§ **Assignment 1**: How would you translate the sentence "Preparations for this are already in place." from the extract on India and China into Spanish?
§ **Assignment 2**: Can you output, word for word, the stretch of the extract on India and China from "Many pundits believe" through "Taiwan and Thailand."?

§ **Extract provided**:
┌────────

That was one of the takeaways from Prime Minister Narendra Modi’s address to the nation when he asked India to become ‘aatmanirbhar’. Supporting to the PM’s stand, transport minister Nitin Gadkari also called the outbreak a ‘blessing in disguise' for Indian industry - one that could help bring large-scale foreign investments in the country.
Preparations for this are already in place. India is already offering a pool of land to companies interested in moving manufacturing out of China. Uttar Pradesh has formed an economic task force to woo companies eyeing a shift. India has also significantly stepped up its pitch to attract investments, having already reached out,1000 American multinationals.
Many pundits believe that China’s loss can indeed translate to India’s gain. That line of thinking seems to be rooted more in wishful thinking and nationalist myopia than the ground realities.

Infrastructure Void
To be sure, India does have its set of strengths. These include a mixture of high and low skilled labour that is relatively cheap compared to China (even though Chinese labour scores higher on productivity), and the potential to sell to a huge market of 1.2 billion people.
It’s not enough, though. For one, it hasn’t driven business home in the past. Over the last two years, the US-China trade war caused many factories to relocate. However, just 5 percent of these factories came to India, with nearly half of them preferring Vietnam and the remaining one-third moving to Taiwan and Thailand.
So, why didn’t these businesses make a beeline for India? There are many reasons, and chief among them is the huge advantage China occupies when it comes to investment and infrastructure. According to the World Economic Forum Global Competitiveness Report currently, India lags China in every infrastructure category. In terms of GDP, India invests about 30 percent of its GDP, compared with about 50 percent in China. Manufacturing constitutes about 20 percent of the Indian economy; it is about 30 percent of China’s.
Outside the West, China has arguably the best physical infrastructure consistently built over the last four decades. These include the world’s largest expressway and railway networks, and seven out of the world’s top 10 cargo-ports. India’s looks more like the poor country that it still is.

└────────

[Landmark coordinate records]
┌────────

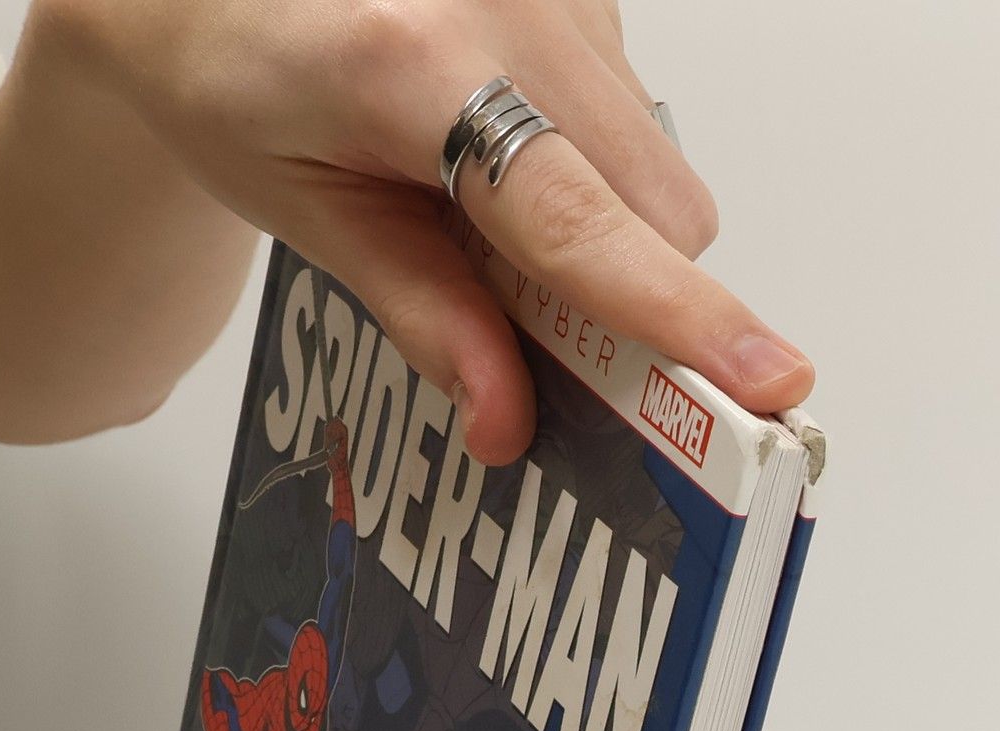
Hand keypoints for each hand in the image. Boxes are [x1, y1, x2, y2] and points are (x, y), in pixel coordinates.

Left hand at [43, 0, 813, 463]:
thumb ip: (420, 313)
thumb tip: (508, 419)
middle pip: (655, 209)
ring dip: (603, 225)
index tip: (767, 381)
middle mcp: (507, 5)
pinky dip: (587, 163)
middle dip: (629, 291)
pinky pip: (632, 114)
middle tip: (542, 331)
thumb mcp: (302, 214)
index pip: (575, 222)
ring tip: (482, 208)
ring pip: (657, 167)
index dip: (676, 313)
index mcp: (413, 62)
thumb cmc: (232, 73)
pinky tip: (499, 150)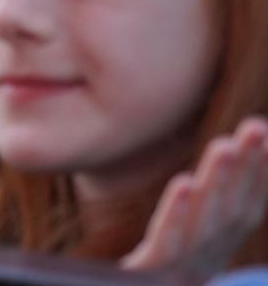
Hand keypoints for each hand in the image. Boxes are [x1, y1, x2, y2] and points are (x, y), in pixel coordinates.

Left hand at [123, 117, 267, 278]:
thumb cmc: (140, 275)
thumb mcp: (172, 241)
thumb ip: (194, 207)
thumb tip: (220, 154)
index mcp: (213, 254)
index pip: (245, 210)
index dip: (261, 173)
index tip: (265, 129)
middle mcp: (205, 266)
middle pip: (232, 215)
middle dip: (248, 170)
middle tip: (255, 126)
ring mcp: (180, 276)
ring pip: (206, 228)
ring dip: (219, 185)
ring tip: (224, 146)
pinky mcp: (149, 279)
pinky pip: (166, 248)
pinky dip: (177, 216)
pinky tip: (184, 184)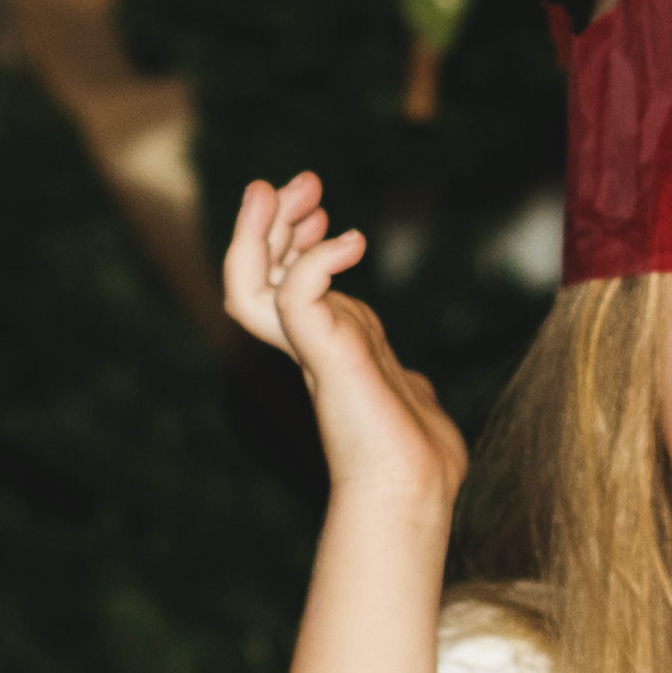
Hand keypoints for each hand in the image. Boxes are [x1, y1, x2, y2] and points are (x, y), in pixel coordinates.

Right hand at [222, 172, 467, 511]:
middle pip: (257, 274)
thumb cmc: (419, 457)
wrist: (416, 490)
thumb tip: (418, 385)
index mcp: (322, 349)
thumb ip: (400, 378)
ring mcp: (312, 351)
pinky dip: (319, 262)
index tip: (318, 208)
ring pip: (252, 283)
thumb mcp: (408, 397)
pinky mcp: (326, 357)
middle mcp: (308, 347)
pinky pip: (298, 296)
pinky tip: (353, 241)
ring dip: (268, 231)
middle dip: (274, 221)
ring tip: (300, 191)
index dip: (290, 241)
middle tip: (302, 182)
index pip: (281, 282)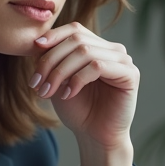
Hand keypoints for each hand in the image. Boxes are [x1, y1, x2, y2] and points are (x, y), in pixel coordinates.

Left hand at [30, 23, 137, 165]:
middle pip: (77, 40)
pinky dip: (78, 79)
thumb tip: (38, 41)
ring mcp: (123, 61)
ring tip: (47, 91)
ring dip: (60, 72)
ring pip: (84, 52)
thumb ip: (52, 59)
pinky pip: (98, 66)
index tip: (34, 49)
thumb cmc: (78, 109)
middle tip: (36, 83)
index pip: (75, 29)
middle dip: (51, 60)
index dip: (54, 36)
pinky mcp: (130, 74)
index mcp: (97, 47)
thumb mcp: (58, 80)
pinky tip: (68, 94)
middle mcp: (112, 50)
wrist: (95, 136)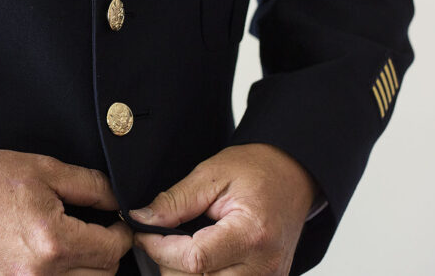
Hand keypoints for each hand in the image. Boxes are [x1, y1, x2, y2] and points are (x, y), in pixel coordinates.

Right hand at [0, 149, 132, 273]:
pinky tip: (52, 261)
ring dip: (85, 270)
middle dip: (106, 253)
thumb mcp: (45, 169)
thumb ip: (90, 185)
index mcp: (53, 241)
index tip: (116, 224)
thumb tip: (118, 201)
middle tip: (96, 233)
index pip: (112, 251)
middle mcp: (40, 275)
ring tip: (73, 247)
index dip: (122, 235)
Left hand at [131, 144, 317, 275]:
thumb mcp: (211, 175)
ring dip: (184, 273)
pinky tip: (198, 258)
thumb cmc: (257, 170)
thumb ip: (174, 202)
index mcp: (252, 234)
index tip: (145, 232)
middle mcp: (264, 266)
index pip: (194, 259)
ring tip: (181, 245)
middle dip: (168, 262)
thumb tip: (141, 219)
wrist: (293, 176)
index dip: (160, 248)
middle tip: (162, 236)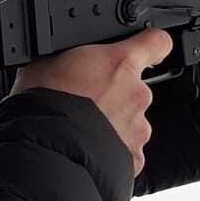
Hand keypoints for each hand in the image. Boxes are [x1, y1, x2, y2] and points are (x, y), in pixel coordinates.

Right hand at [13, 29, 172, 175]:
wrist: (45, 150)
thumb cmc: (43, 106)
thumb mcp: (45, 64)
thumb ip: (71, 60)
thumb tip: (61, 62)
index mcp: (120, 64)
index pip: (156, 42)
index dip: (151, 46)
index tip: (147, 51)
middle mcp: (136, 94)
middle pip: (135, 91)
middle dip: (114, 98)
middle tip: (85, 105)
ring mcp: (138, 128)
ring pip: (131, 123)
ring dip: (113, 126)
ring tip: (82, 132)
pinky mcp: (134, 158)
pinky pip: (126, 152)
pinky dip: (112, 152)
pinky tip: (89, 151)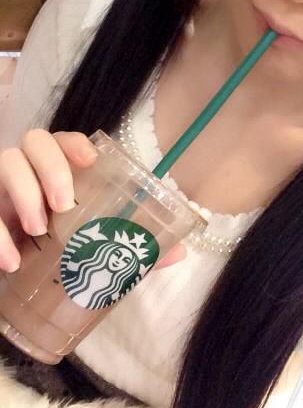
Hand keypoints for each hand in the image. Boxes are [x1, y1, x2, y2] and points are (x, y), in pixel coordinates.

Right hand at [0, 129, 185, 272]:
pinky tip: (11, 262)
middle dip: (50, 166)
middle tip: (64, 203)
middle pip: (33, 140)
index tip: (91, 160)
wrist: (13, 268)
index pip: (63, 139)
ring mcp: (0, 185)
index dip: (74, 143)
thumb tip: (179, 253)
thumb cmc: (58, 248)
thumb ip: (130, 245)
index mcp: (56, 169)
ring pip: (5, 162)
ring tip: (40, 229)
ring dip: (22, 192)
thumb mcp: (93, 244)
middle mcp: (26, 168)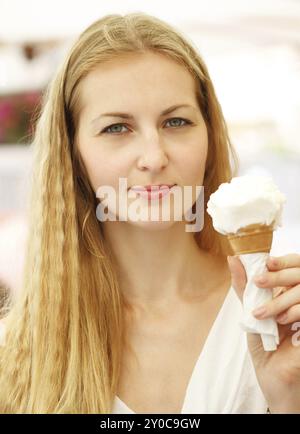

└────────

§ **Task solution 1**: Los preparativos para esto ya están en marcha.

§ **Task solution 2**:
Many pundits believe that China’s loss can indeed translate to India’s gain. That line of thinking seems to be rooted more in wishful thinking and nationalist myopia than the ground realities.

Infrastructure Void
To be sure, India does have its set of strengths. These include a mixture of high and low skilled labour that is relatively cheap compared to China (even though Chinese labour scores higher on productivity), and the potential to sell to a huge market of 1.2 billion people.
It’s not enough, though. For one, it hasn’t driven business home in the past. Over the last two years, the US-China trade war caused many factories to relocate. However, just 5 percent of these factories came to India, with nearly half of them preferring Vietnam and the remaining one-third moving to Taiwan and Thailand.